According to the lawsuit, NMAAHC hides from those who visit the museum the fact that abortion is disproportionately harming the African American community. In fact, NMAAHC celebrates individuals and organizations that promote abortion.
For example, NMAAHC promotes the movement called Black Lives Matter (“BLM”). BLM is viciously pro-abortion. In a news article published in July 2016, the BLM perspective was explained as follows: “Anti-choice activists attempt to hijack Black Lives Matter to shame women for abortion,” asserting that “[e]quating the loss of actual people to gun violence with abortion serves to make [a] mockery of the deaths of real people, as if they had no greater value than that of an embryo.”
As another example, Justice Thurgood Marshall, the first African American to serve on the U.S. Supreme Court, was pro-abortion, demanding even public funding for the abortions which savage the African American community with black genocide. His tenure is nonetheless celebrated by NMAAHC. On the other hand, Just Clarence Thomas, an African American currently serving on the U.S. Supreme Court, is pro-life. His tenure, however, is defiantly denied the slightest mention in any exhibit appearing in this hyper-politicized institution known as NMAAHC.
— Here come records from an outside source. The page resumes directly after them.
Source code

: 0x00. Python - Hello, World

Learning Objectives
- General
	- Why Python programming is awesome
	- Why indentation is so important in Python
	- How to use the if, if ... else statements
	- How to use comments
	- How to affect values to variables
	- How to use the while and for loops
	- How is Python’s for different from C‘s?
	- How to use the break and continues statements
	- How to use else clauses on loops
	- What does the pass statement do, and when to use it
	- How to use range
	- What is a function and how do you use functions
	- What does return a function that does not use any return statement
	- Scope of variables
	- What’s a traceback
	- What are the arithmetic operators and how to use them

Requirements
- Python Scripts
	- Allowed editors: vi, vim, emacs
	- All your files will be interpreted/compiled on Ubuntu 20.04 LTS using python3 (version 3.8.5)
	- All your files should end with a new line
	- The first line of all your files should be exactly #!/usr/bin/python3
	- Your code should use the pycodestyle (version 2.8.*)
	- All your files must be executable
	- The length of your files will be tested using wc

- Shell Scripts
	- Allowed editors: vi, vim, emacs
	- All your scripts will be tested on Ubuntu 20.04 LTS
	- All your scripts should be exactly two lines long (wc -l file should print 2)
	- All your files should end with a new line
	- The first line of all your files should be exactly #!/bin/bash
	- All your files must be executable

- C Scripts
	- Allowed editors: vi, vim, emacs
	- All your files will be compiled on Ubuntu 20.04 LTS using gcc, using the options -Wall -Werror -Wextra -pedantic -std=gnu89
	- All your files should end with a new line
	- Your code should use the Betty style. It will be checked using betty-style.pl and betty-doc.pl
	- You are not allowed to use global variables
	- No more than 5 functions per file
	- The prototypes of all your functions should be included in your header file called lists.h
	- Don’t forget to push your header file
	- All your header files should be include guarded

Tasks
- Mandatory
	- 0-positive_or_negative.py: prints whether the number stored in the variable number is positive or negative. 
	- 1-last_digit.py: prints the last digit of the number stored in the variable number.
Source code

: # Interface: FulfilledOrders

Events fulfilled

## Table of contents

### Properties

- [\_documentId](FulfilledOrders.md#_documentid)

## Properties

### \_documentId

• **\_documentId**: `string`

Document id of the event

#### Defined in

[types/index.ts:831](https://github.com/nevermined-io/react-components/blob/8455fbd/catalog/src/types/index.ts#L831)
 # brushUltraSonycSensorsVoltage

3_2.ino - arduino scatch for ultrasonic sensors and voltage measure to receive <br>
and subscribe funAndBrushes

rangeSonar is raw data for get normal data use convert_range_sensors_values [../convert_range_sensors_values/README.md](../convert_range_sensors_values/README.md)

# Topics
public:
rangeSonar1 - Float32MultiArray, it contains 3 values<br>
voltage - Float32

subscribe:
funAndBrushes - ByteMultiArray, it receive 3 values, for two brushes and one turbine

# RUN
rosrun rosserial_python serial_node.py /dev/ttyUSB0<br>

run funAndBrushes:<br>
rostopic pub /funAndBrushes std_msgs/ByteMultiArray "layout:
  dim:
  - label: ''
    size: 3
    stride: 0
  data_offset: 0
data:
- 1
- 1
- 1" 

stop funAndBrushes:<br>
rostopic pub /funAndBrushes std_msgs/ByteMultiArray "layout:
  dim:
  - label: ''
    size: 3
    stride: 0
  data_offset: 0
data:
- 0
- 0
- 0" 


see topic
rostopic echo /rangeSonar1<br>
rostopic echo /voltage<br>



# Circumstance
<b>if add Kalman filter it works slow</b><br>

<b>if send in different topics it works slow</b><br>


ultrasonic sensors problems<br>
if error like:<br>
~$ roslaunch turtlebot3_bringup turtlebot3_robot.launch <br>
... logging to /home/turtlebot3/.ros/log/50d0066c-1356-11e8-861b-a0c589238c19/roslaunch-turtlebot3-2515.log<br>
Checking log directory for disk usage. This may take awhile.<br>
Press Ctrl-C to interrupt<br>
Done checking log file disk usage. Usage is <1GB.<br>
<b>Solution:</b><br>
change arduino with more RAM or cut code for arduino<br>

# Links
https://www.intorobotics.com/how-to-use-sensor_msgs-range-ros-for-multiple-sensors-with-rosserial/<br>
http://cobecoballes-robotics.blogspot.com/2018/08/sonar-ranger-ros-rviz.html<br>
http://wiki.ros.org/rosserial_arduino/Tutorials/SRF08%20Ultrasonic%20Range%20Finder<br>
The project confronts this disparity with the following sign:
On February 1, 2017, Pastor Childress and Ms. Hawkins initiated the NMAAHC project by peacefully standing outside of the museum entrance on the public sidewalk adjacent to Madison Drive with one of the project signs. Mr. Cunningham was present as well. A photograph of their peaceful, non-obstructive free speech activity appears below:
Shortly after they arrived, Pastor Childress and Ms. Hawkins were confronted by an NMAAHC official who told them that they could not stand outside the museum with their sign. Reverend Childress responded that this is a public sidewalk.
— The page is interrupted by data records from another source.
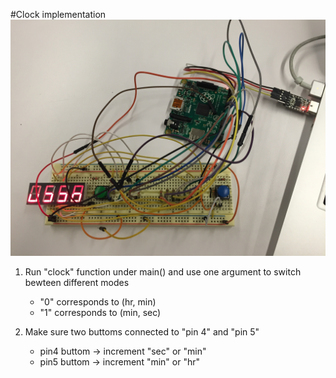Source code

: #Clock implementation
![alt tag](https://github.com/wrn14897/Clock/blob/master/demo.jpg) <br />
1. Run "clock" function under main() and use one argument to switch bewteen different modes <br />
   - "0" corresponds to (hr, min)  <br />
   - "1" corresponds to (min, sec) <br />

2. Make sure two buttoms connected to "pin 4" and "pin 5" <br />
   - pin4 buttom -> increment "sec" or "min" <br />
   - pin5 buttom -> increment "min" or "hr"



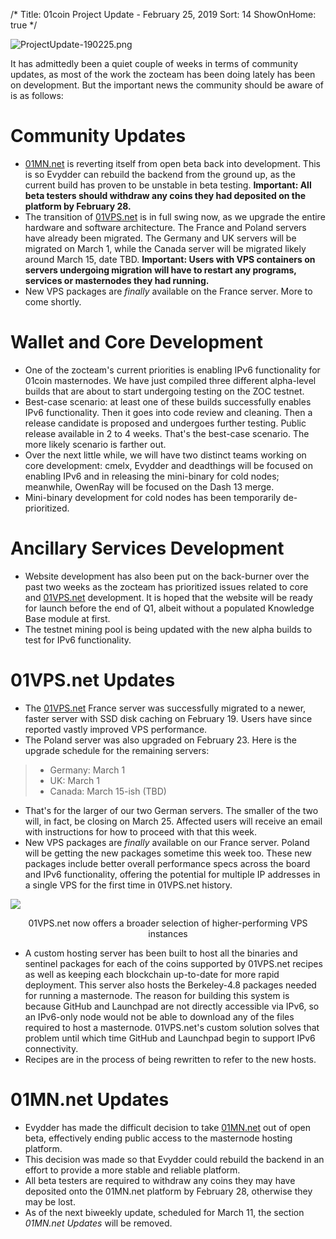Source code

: /*
Title: 01coin Project Update - February 25, 2019
Sort: 14
ShowOnHome: true
*/

![ProjectUpdate-190225.png](https://cdn.steemitimages.com/DQmbCGkXVmFjBCT8u7Gq3sXgwYDGXtaiss12h8MVfe9CPeQ/ProjectUpdate-190225.png)

It has admittedly been a quiet couple of weeks in terms of community updates, as most of the work the zocteam has been doing lately has been on development. But the important news the community should be aware of is as follows:

# Community Updates

- [01MN.net](https://01MN.net) is reverting itself from open beta back into development. This is so Evydder can rebuild the backend from the ground up, as the current build has proven to be unstable in beta testing. **Important: All beta testers should withdraw any coins they had deposited on the platform by February 28.**
- The transition of [01VPS.net](https://01VPS.net) is in full swing now, as we upgrade the entire hardware and software architecture. The France and Poland servers have already been migrated. The Germany and UK servers will be migrated on March 1, while the Canada server will be migrated likely around March 15, date TBD. **Important: Users with VPS containers on servers undergoing migration will have to restart any programs, services or masternodes they had running.**
- New VPS packages are *finally* available on the France server. More to come shortly.

# Wallet and Core Development

- One of the zocteam's current priorities is enabling IPv6 functionality for 01coin masternodes. We have just compiled three different alpha-level builds that are about to start undergoing testing on the ZOC testnet. 
- Best-case scenario: at least one of these builds successfully enables IPv6 functionality. Then it goes into code review and cleaning. Then a release candidate is proposed and undergoes further testing. Public release available in 2 to 4 weeks. That's the best-case scenario. The more likely scenario is farther out.
- Over the next little while, we will have two distinct teams working on core development: cmelx, Evydder and deadthings will be focused on enabling IPv6 and in releasing the mini-binary for cold nodes; meanwhile, OwenRay will be focused on the Dash 13 merge.
- Mini-binary development for cold nodes has been temporarily de-prioritized.

# Ancillary Services Development

- Website development has also been put on the back-burner over the past two weeks as the zocteam has prioritized issues related to core and [01VPS.net](https://01VPS.net) development. It is hoped that the website will be ready for launch before the end of Q1, albeit without a populated Knowledge Base module at first. 
- The testnet mining pool is being updated with the new alpha builds to test for IPv6 functionality.

# 01VPS.net Updates

- The [01VPS.net](https://01VPS.net) France server was successfully migrated to a newer, faster server with SSD disk caching on February 19. Users have since reported vastly improved VPS performance.
- The Poland server was also upgraded on February 23. Here is the upgrade schedule for the remaining servers:

> - Germany: March 1
> - UK: March 1
> - Canada: March 15-ish (TBD)

- That's for the larger of our two German servers. The smaller of the two will, in fact, be closing on March 25. Affected users will receive an email with instructions for how to proceed with that this week. 
- New VPS packages are *finally* available on our France server. Poland will be getting the new packages sometime this week too. These new packages include better overall performance specs across the board and IPv6 functionality, offering the potential for multiple IP addresses in a single VPS for the first time in 01VPS.net history.

![](https://cdn.steemitimages.com/DQmaDAuhd2tiARXwD1VWNxhAHjxP6b8bCX8drJ27XMwmALU/image.png)
<p style="text-align: center;">01VPS.net now offers a broader selection of higher-performing VPS instances</p>

- A custom hosting server has been built to host all the binaries and sentinel packages for each of the coins supported by 01VPS.net recipes as well as keeping each blockchain up-to-date for more rapid deployment. This server also hosts the Berkeley-4.8 packages needed for running a masternode. The reason for building this system is because GitHub and Launchpad are not directly accessible via IPv6, so an IPv6-only node would not be able to download any of the files required to host a masternode. 01VPS.net's custom solution solves that problem until which time GitHub and Launchpad begin to support IPv6 connectivity.
- Recipes are in the process of being rewritten to refer to the new hosts.

# 01MN.net Updates

- Evydder has made the difficult decision to take [01MN.net](https://01MN.net) out of open beta, effectively ending public access to the masternode hosting platform. 
- This decision was made so that Evydder could rebuild the backend in an effort to provide a more stable and reliable platform.
- All beta testers are required to withdraw any coins they may have deposited onto the 01MN.net platform by February 28, otherwise they may be lost.
- As of the next biweekly update, scheduled for March 11, the section *01MN.net Updates* will be removed.

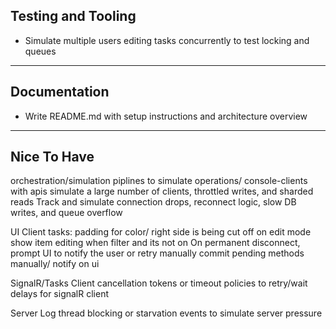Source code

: 


## Testing and Tooling

* Simulate multiple users editing tasks concurrently to test locking and queues


---

## Documentation

* Write README.md with setup instructions and architecture overview

---

## Nice To Have
orchestration/simulation
    piplines to simulate operations/ console-clients with apis
    simulate a large number of clients, throttled writes, and sharded reads
    Track and simulate connection drops, reconnect logic, slow DB writes, and queue overflow

UI Client 
    tasks: padding for color/ right side is being cut off on edit mode
    show item editing when filter and its not on
    On permanent disconnect, prompt UI to notify the user or retry manually
    commit pending methods manually/ notify on ui

SignalR/Tasks Client
    cancellation tokens or timeout policies to retry/wait delays for signalR client

Server
    Log thread blocking or starvation events to simulate server pressure

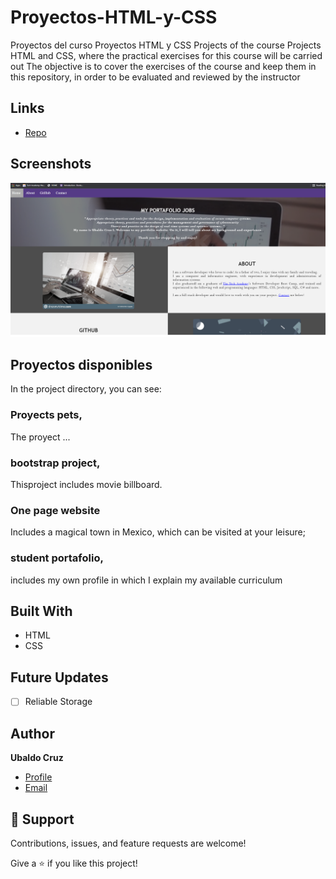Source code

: # Proyectos-HTML-y-CSS

Proyectos del curso Proyectos HTML y CSS
Projects of the course Projects HTML and CSS, where the practical exercises for this course will be carried out
The objective is to cover the exercises of the course and keep them in this repository, in order to be evaluated and reviewed by the instructor

## Links

- [Repo](https://ubcruzl.github.io "<pagina de perfil> My profile")

## Screenshots

![Home Page](/Images/principal.png "Home Page")

## Proyectos disponibles

In the project directory, you can see:

### Proyects pets,

The proyect ...

### bootstrap project,

Thisproject includes movie billboard.
### One page website

Includes a magical town in Mexico, which can be visited at your leisure;

### student portafolio,

includes my own profile in which I explain my available curriculum

## Built With

- HTML
- CSS

## Future Updates

- [ ] Reliable Storage

## Author

**Ubaldo Cruz**

- [Profile](https://ubcruzl.github.io "Ubaldo Cruz L.")
- [Email](mailto:ubcruzl@gmail.com?subject=Hi "Hi!")

## 🤝 Support

Contributions, issues, and feature requests are welcome!

Give a ⭐️ if you like this project!
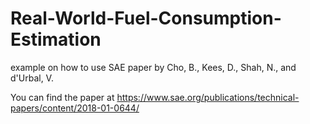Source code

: # Real-World-Fuel-Consumption-Estimation
example on how to use SAE paper by Cho, B., Kees, D., Shah, N., and d'Urbal, V.

You can find the paper at https://www.sae.org/publications/technical-papers/content/2018-01-0644/
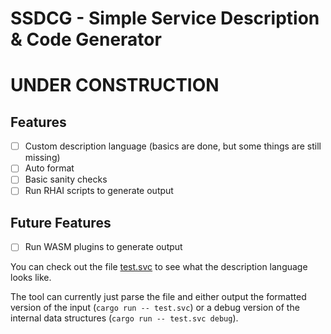 # SSDCG - Simple Service Description & Code Generator

# UNDER CONSTRUCTION

## Features
- [ ] Custom description language (basics are done, but some things are still missing)
- [ ] Auto format
- [ ] Basic sanity checks
- [ ] Run RHAI scripts to generate output

## Future Features
- [ ] Run WASM plugins to generate output

You can check out the file [test.svc](./test.svc) to see what the description language looks like.

The tool can currently just parse the file and either output the formatted version of the input (`cargo run -- test.svc`) or a debug version of the internal data structures (`cargo run -- test.svc debug`).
The NMAAHC official summoned an armed, uniformed police officer from the Office of Protection Services (OPS). Two additional OPS officers arrived. One was a female officer, who was likely summoned due to the fact that Ms. Hawkins, a woman, was present.
The senior OPS officer warned Pastor Childress and Ms. Hawkins that if they did not move to a location across the street, then he and his fellow officers would physically move them. Meaning, if Pastor Childress and Ms. Hawkins did not cease their expressive activity on this public sidewalk, these armed officers would force them to move. The OPS officer also confirmed that if they did not move, they would be subject to arrest.
Rather than face arrest or physical force, Pastor Childress and Ms. Hawkins ceased their expressive activity and moved per the officer’s order. The OPS officer, acting on behalf of NMAAHC, forced Pastor Childress and Ms. Hawkins to move to a location where they could not reach their target audience and where their message would be silenced. Indeed, the steady stream of busses that ran on Madison Drive between them and their target audience ensured that their pro-life message would be blocked. Moreover, this location prevents Pastor Childress and Ms. Hawkins from distributing literature and from engaging in the “conversation” with museum visitors that Mr. Bunch, the Director of NMAAHC and a defendant in this case, deemed so critical to the mission of the museum.
A photograph of the location where Pastor Childress and Ms. Hawkins were ordered to move to appears below:
CASE UPDATE (8/30/17): The federal government entered into a stipulation whereby it finally acknowledged that the public sidewalks outside of the museum were public fora open to the free speech rights of the pro-life demonstrators. The government also agreed to pay AFLC $4,500 in attorneys’ fees. The case is closed.